─── Raw data ───

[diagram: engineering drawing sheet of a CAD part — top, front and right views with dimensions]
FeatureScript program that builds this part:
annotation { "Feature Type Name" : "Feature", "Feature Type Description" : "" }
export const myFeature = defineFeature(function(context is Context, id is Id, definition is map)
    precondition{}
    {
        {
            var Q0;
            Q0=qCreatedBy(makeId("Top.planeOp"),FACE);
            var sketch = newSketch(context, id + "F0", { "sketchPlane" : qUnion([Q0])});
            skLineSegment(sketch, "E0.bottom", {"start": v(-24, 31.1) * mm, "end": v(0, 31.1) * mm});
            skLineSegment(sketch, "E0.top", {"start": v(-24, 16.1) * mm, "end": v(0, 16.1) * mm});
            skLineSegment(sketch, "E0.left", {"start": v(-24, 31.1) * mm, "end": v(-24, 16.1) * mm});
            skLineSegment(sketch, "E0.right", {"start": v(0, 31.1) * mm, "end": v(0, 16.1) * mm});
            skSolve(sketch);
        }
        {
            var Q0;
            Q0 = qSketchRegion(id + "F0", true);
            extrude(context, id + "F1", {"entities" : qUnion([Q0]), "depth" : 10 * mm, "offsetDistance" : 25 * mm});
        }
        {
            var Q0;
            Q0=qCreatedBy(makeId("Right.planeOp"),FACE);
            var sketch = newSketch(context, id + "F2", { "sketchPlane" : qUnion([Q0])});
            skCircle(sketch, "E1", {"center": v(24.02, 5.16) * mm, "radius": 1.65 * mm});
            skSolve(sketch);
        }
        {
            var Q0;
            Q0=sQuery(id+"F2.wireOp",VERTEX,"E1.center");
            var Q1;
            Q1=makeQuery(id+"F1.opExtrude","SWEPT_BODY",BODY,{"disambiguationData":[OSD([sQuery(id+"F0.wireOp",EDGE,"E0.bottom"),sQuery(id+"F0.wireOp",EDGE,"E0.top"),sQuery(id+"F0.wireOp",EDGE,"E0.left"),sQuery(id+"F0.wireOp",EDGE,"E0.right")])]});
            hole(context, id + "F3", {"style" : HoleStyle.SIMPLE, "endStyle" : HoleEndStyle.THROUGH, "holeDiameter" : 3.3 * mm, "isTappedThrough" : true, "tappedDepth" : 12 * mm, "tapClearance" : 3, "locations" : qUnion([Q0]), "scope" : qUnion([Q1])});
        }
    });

───

Could you put every line of the records above into a JSON list of strings, one string per line, with any blank lines left out?

Complete answer:
[
  "[diagram: engineering drawing sheet of a CAD part — top, front and right views with dimensions]",
  "FeatureScript program that builds this part:",
  "annotation { \"Feature Type Name\" : \"Feature\", \"Feature Type Description\" : \"\" }",
  "export const myFeature = defineFeature(function(context is Context, id is Id, definition is map)",
  "    precondition{}",
  "    {",
  "        {",
  "            var Q0;",
  "            Q0=qCreatedBy(makeId(\"Top.planeOp\"),FACE);",
  "            var sketch = newSketch(context, id + \"F0\", { \"sketchPlane\" : qUnion([Q0])});",
  "            skLineSegment(sketch, \"E0.bottom\", {\"start\": v(-24, 31.1) * mm, \"end\": v(0, 31.1) * mm});",
  "            skLineSegment(sketch, \"E0.top\", {\"start\": v(-24, 16.1) * mm, \"end\": v(0, 16.1) * mm});",
  "            skLineSegment(sketch, \"E0.left\", {\"start\": v(-24, 31.1) * mm, \"end\": v(-24, 16.1) * mm});",
  "            skLineSegment(sketch, \"E0.right\", {\"start\": v(0, 31.1) * mm, \"end\": v(0, 16.1) * mm});",
  "            skSolve(sketch);",
  "        }",
  "        {",
  "            var Q0;",
  "            Q0 = qSketchRegion(id + \"F0\", true);",
  "            extrude(context, id + \"F1\", {\"entities\" : qUnion([Q0]), \"depth\" : 10 * mm, \"offsetDistance\" : 25 * mm});",
  "        }",
  "        {",
  "            var Q0;",
  "            Q0=qCreatedBy(makeId(\"Right.planeOp\"),FACE);",
  "            var sketch = newSketch(context, id + \"F2\", { \"sketchPlane\" : qUnion([Q0])});",
  "            skCircle(sketch, \"E1\", {\"center\": v(24.02, 5.16) * mm, \"radius\": 1.65 * mm});",
  "            skSolve(sketch);",
  "        }",
  "        {",
  "            var Q0;",
  "            Q0=sQuery(id+\"F2.wireOp\",VERTEX,\"E1.center\");",
  "            var Q1;",
  "            Q1=makeQuery(id+\"F1.opExtrude\",\"SWEPT_BODY\",BODY,{\"disambiguationData\":[OSD([sQuery(id+\"F0.wireOp\",EDGE,\"E0.bottom\"),sQuery(id+\"F0.wireOp\",EDGE,\"E0.top\"),sQuery(id+\"F0.wireOp\",EDGE,\"E0.left\"),sQuery(id+\"F0.wireOp\",EDGE,\"E0.right\")])]});",
  "            hole(context, id + \"F3\", {\"style\" : HoleStyle.SIMPLE, \"endStyle\" : HoleEndStyle.THROUGH, \"holeDiameter\" : 3.3 * mm, \"isTappedThrough\" : true, \"tappedDepth\" : 12 * mm, \"tapClearance\" : 3, \"locations\" : qUnion([Q0]), \"scope\" : qUnion([Q1])});",
  "        }",
  "    });"
]